Pour se faire adorer, il faut se faire craindre. On adore les dieux beaucoup plus par crainte de l’enfer que par récompense du paradis. Le Prince, comme Dieu doit faire « croire » à tout prix au peuple sa force et même sa férocité plus que sa justice. On montre et on répète sans cesse aux peuples la force infernale du Prince qu’il finit par la « croire » dans ces exécutions, ces lynchages et ces lapidations publics.

Le Prince sait que le peuple peut se soulever contre l’injustice mais jamais contre la terreur. On n’obéit à la terreur plutôt qu’à la justice. C’est la seule chose que le barbare a apprise des animaux ! Il a mal appris, car les animaux obéissent à la nature et non à la barbarie ! Dans la nature, il n’y a ni injustice et ni révolte ! Trop de terreur engendre la révolte.
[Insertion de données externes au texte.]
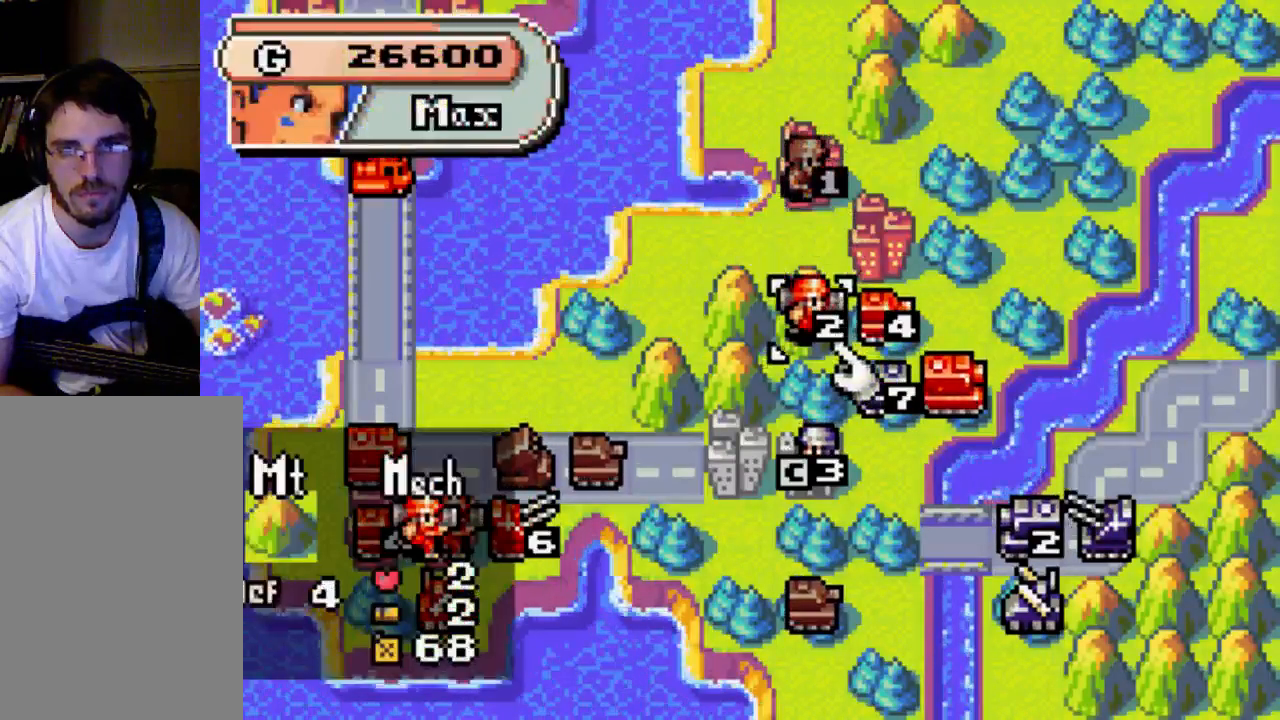
{"buttons": ["B"], "left_stick": "center", "right_stick": "center", "events": [[33, "B", "up"], [133, "DPAD_UP", "down"], [200, "DPAD_UP", "up"], [333, "DPAD_RIGHT", "down"], [467, "B", "down"], [467, "DPAD_RIGHT", "up"]]}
5/ Les compétences pouvant représenter un danger potentiel (soit par la prise du pouvoir ou soit pour la prise de conscience des masses) sont mises à l’écart par un harassement continuel. Le pouvoir manipule les masses en diluant les rumeurs, les mensonges et les calomnies pour diaboliser les esprits libres. On rend ainsi l’opposant comme un fou pour dire qu’il est violent et légitimer ainsi la contre-violence contre lui.

La masse se chargera d’emmener au bûcher ses génies dans un décor hollywoodien sous le mythe du sacrifice dans la violence et le sacré de René GIRARD :

Les hommes transfèrent sur le bouc émissaire la responsabilité entière du mal, après son sacrifice ils transfèrent sur lui la responsabilité du bien.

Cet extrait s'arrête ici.